━━━━━ Data under study
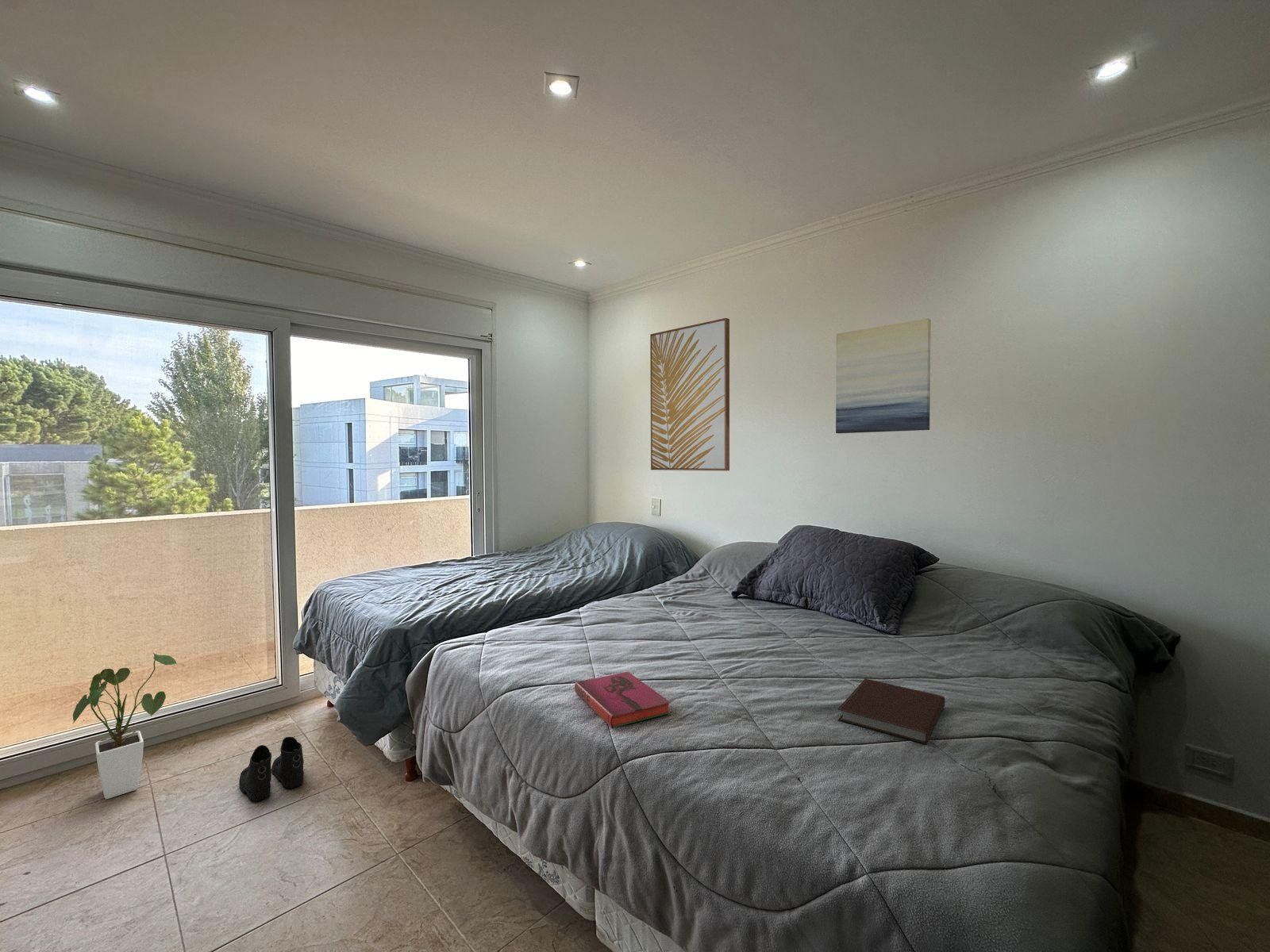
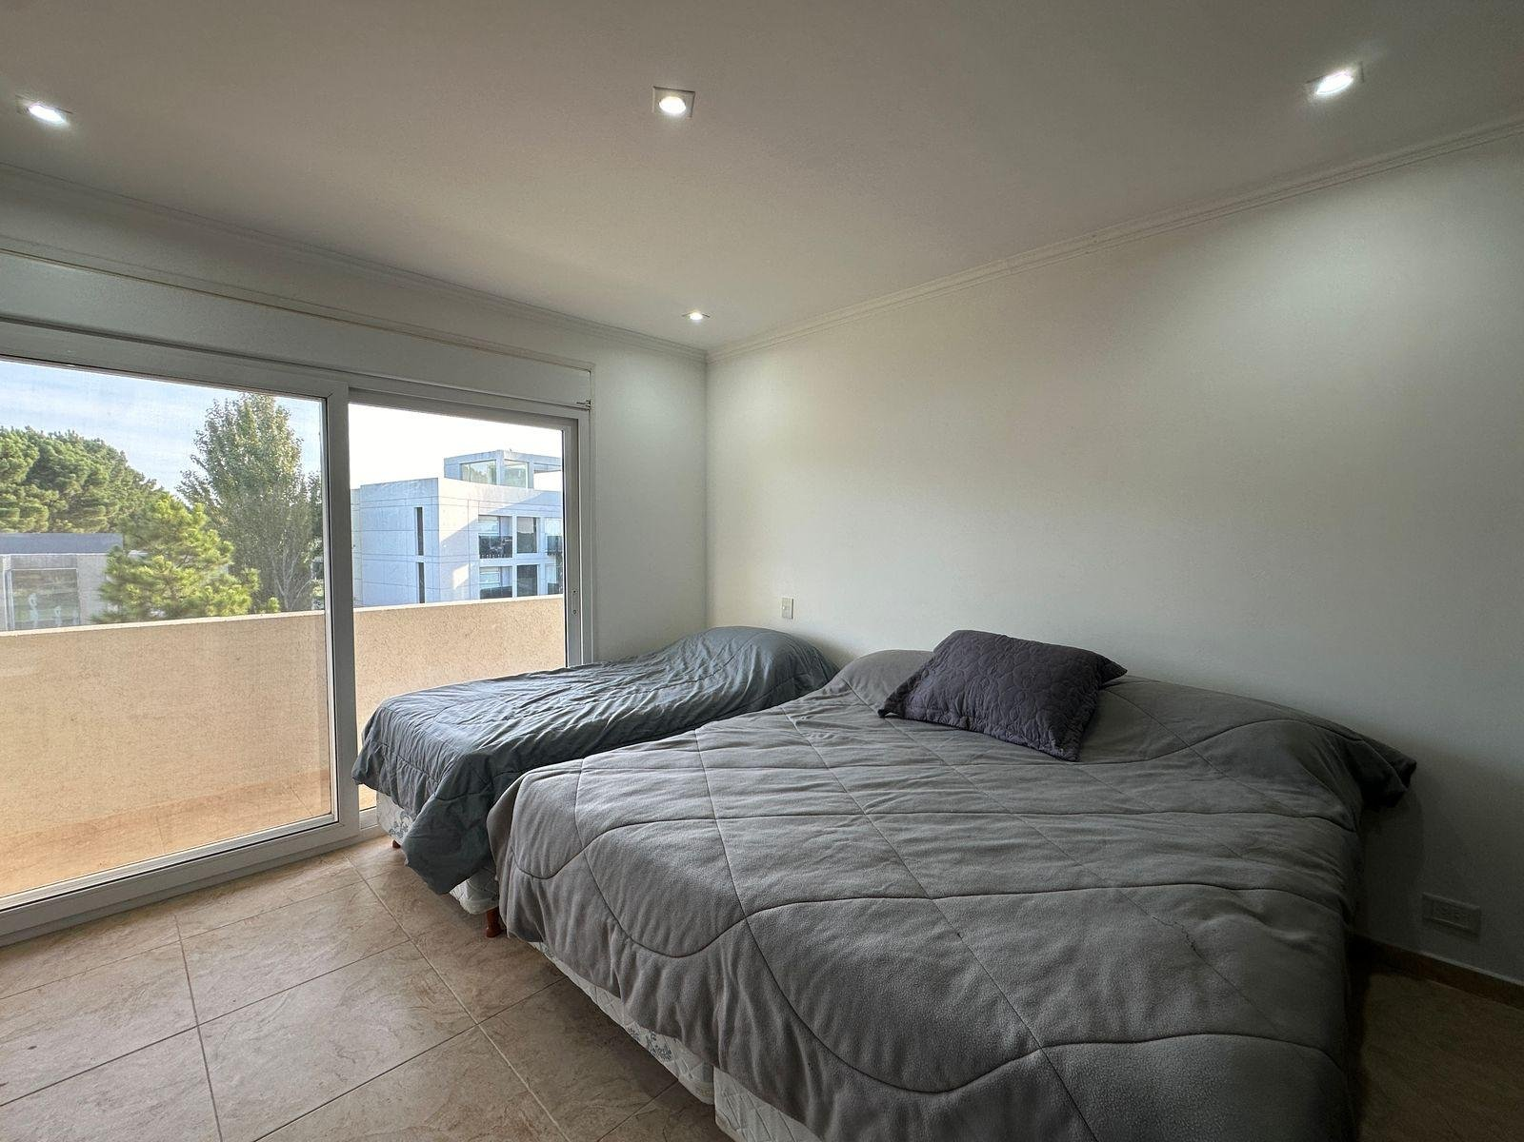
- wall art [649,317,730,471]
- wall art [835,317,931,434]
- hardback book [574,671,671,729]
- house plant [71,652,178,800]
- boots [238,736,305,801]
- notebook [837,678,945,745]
━━━━━━━━━━
-- What is expected --
Leaving out the pictures, output the listing above exactly as given.

-- Written solution --
- wall art [649,317,730,471]
- wall art [835,317,931,434]
- hardback book [574,671,671,729]
- house plant [71,652,178,800]
- boots [238,736,305,801]
- notebook [837,678,945,745]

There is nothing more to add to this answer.